Required action:
Pull every line that holds the word "động" from the entries.

Data to examine:
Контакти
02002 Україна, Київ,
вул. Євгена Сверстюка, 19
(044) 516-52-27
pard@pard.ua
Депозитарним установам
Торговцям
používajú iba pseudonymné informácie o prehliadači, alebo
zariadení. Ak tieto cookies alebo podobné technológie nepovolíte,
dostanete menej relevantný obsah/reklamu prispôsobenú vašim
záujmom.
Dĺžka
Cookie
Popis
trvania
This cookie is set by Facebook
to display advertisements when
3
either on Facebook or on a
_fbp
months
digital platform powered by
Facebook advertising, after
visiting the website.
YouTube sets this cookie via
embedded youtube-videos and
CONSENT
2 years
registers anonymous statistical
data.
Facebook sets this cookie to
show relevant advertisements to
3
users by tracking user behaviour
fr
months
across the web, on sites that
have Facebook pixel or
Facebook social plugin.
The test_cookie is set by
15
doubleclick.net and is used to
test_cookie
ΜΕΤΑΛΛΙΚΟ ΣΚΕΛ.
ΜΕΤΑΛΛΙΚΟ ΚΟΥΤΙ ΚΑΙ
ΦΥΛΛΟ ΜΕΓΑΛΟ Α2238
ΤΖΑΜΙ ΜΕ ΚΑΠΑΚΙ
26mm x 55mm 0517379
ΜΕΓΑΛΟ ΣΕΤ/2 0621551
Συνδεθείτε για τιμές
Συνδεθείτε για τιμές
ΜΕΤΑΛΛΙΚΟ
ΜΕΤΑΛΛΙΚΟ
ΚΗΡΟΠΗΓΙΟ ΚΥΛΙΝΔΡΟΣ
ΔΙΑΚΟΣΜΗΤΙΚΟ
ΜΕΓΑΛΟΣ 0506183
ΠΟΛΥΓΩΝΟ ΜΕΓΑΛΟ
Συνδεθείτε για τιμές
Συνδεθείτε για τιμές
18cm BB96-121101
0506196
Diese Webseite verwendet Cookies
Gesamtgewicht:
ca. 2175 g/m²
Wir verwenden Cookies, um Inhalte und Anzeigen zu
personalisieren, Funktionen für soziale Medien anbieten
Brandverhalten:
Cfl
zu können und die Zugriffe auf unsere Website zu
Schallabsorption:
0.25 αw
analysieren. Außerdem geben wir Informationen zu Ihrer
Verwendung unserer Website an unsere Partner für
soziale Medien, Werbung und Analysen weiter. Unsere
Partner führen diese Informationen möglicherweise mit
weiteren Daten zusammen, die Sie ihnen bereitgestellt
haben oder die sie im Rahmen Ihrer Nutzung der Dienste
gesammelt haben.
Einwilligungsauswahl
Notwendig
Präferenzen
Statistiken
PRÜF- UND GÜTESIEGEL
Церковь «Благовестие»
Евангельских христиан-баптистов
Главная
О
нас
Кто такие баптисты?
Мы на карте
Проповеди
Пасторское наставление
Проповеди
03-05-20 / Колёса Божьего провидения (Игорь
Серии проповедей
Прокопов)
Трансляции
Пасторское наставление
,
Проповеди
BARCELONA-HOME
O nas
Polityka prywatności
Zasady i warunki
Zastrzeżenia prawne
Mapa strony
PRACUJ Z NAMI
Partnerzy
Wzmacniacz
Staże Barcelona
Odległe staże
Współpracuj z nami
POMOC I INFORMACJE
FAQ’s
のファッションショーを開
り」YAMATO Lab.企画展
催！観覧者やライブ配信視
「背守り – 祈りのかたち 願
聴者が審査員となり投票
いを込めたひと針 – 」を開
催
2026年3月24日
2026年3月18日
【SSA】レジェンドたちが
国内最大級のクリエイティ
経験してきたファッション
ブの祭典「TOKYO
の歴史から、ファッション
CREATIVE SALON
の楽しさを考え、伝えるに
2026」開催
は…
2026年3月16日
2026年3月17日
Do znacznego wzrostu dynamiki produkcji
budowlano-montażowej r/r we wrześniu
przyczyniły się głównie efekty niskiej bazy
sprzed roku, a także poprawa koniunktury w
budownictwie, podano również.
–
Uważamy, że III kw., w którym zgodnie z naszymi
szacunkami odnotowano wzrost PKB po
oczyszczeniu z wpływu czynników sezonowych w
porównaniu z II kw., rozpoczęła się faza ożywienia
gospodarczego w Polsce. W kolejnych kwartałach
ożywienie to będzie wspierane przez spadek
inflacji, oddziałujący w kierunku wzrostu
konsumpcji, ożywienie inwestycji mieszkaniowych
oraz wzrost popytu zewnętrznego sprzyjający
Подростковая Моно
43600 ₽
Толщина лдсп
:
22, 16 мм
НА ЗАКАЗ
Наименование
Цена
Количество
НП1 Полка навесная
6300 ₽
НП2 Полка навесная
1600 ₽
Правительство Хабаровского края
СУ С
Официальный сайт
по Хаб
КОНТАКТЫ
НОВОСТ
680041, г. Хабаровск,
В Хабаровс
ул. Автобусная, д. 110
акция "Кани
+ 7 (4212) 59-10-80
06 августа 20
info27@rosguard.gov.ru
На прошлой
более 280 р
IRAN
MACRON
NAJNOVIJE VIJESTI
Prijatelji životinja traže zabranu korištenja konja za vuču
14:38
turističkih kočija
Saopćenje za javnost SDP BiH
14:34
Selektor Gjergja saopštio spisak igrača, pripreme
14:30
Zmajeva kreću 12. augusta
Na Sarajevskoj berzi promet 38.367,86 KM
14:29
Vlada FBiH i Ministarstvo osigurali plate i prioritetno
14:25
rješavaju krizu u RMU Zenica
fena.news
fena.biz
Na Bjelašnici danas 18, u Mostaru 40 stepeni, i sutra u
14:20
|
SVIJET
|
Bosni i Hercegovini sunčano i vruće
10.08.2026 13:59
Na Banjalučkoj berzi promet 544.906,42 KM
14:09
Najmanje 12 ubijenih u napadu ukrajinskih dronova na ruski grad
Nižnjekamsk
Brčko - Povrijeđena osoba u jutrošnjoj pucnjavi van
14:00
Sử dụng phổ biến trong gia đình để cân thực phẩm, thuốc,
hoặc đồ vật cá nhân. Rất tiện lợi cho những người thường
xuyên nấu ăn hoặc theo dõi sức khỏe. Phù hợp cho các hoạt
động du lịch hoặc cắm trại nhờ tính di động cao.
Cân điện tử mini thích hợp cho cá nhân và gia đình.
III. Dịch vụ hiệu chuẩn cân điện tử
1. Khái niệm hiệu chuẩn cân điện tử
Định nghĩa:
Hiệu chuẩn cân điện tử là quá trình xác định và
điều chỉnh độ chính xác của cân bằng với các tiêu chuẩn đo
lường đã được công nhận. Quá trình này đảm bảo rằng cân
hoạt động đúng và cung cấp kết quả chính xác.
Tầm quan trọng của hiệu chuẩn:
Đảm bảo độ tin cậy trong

Written answer:
động du lịch hoặc cắm trại nhờ tính di động cao.
hoạt động đúng và cung cấp kết quả chính xác.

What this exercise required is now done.